WHAT TO DO: Count the lines in the rows below that contain the string "watch", treating upper and lower case as different. Give only the number.

--- START OF RECORDS FOR THE TASK ---

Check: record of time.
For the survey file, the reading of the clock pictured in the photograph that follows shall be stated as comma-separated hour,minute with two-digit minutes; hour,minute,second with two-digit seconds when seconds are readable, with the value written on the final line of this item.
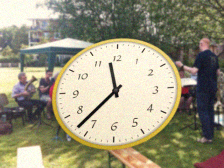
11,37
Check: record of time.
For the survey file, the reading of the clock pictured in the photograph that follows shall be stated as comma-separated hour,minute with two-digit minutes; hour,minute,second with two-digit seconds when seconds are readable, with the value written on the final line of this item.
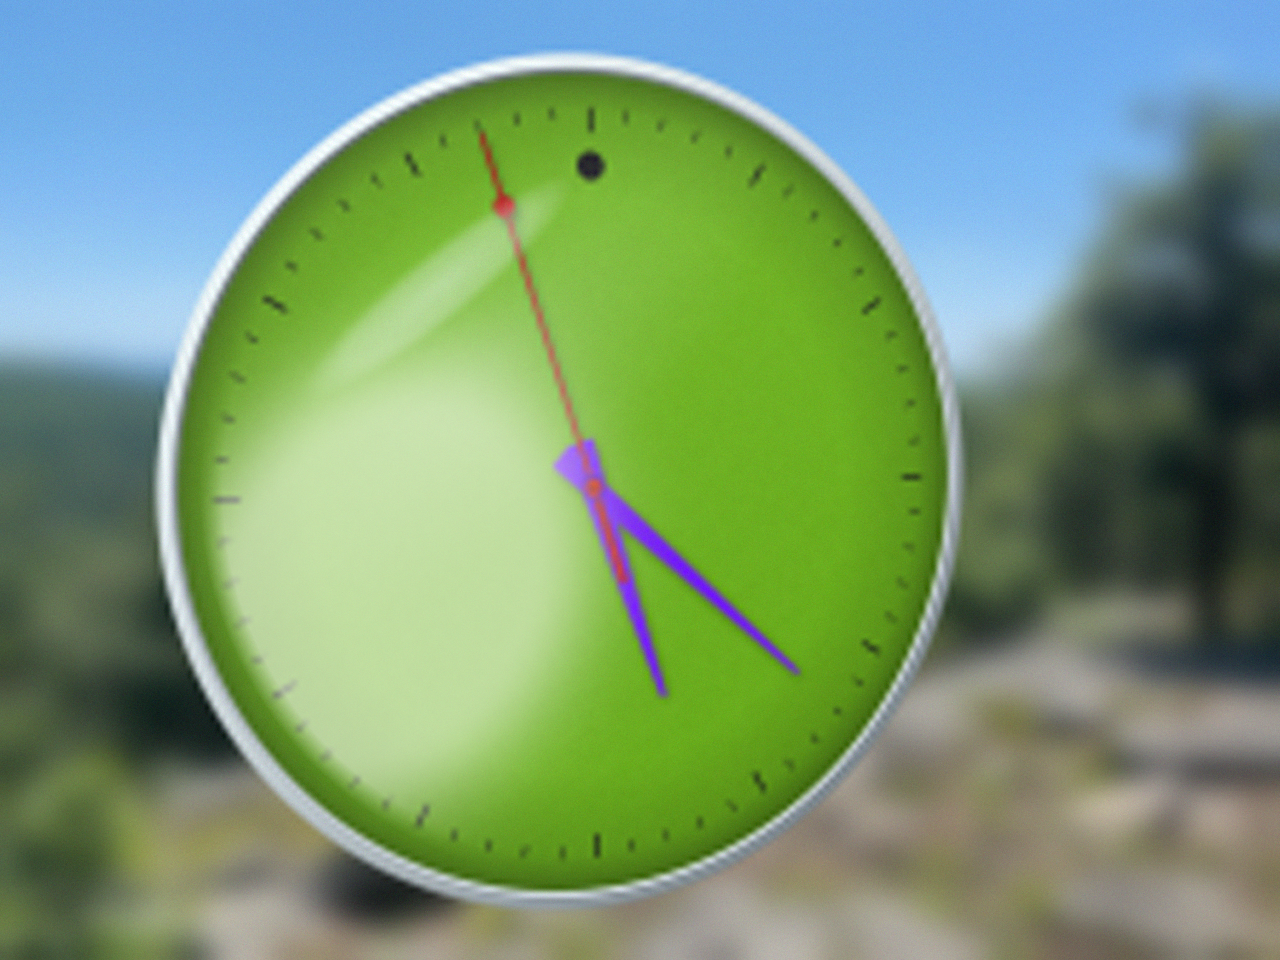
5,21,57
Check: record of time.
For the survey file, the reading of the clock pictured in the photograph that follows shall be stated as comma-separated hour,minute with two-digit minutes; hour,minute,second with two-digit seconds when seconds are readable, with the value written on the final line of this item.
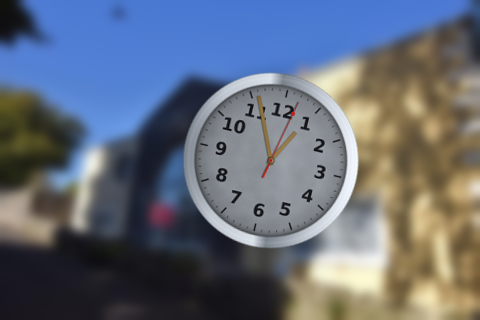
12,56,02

--- END OF RECORDS FOR THE TASK ---
--- START OF RECORDS FOR THE TASK ---

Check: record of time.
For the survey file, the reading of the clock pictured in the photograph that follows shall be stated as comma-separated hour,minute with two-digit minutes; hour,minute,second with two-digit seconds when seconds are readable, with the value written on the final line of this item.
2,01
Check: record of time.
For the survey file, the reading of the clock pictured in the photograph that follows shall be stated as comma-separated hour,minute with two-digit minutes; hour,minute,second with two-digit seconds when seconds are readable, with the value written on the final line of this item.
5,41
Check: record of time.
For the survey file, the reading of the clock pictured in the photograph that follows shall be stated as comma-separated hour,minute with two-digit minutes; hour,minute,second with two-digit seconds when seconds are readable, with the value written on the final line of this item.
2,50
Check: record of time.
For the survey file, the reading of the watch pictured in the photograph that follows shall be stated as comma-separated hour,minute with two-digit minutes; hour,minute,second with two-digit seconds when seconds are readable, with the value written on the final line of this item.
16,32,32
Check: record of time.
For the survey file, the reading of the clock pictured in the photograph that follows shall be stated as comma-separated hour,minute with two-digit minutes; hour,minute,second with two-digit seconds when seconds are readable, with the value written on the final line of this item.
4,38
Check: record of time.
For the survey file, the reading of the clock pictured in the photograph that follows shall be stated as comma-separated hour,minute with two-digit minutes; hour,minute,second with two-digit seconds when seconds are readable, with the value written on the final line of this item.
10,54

--- END OF RECORDS FOR THE TASK ---
--- START OF RECORDS FOR THE TASK ---

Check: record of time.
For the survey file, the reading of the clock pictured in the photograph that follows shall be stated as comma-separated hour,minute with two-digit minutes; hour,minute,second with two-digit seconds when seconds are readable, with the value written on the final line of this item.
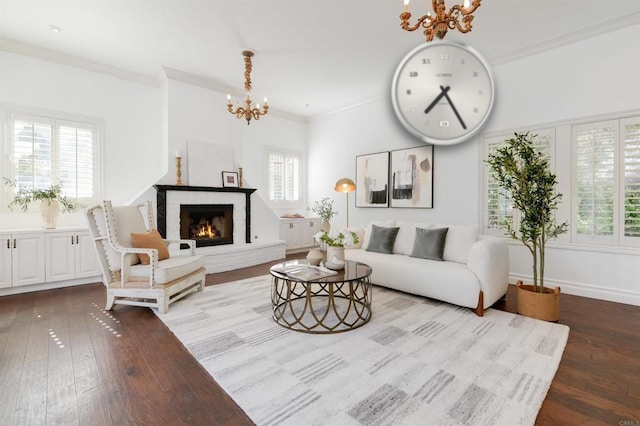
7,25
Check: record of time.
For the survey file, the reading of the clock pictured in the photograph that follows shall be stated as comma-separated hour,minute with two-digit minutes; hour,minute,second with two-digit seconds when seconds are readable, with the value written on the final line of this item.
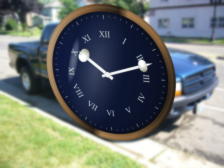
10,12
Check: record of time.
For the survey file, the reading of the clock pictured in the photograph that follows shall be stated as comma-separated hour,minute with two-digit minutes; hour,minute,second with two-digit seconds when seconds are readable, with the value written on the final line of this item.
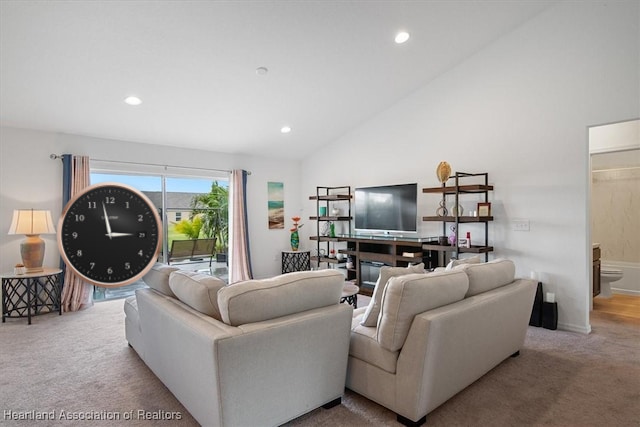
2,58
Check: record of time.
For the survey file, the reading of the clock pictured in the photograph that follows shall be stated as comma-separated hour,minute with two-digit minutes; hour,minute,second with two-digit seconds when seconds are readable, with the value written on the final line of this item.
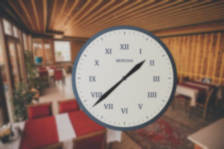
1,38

--- END OF RECORDS FOR THE TASK ---

ANSWER TO THIS TASK: 1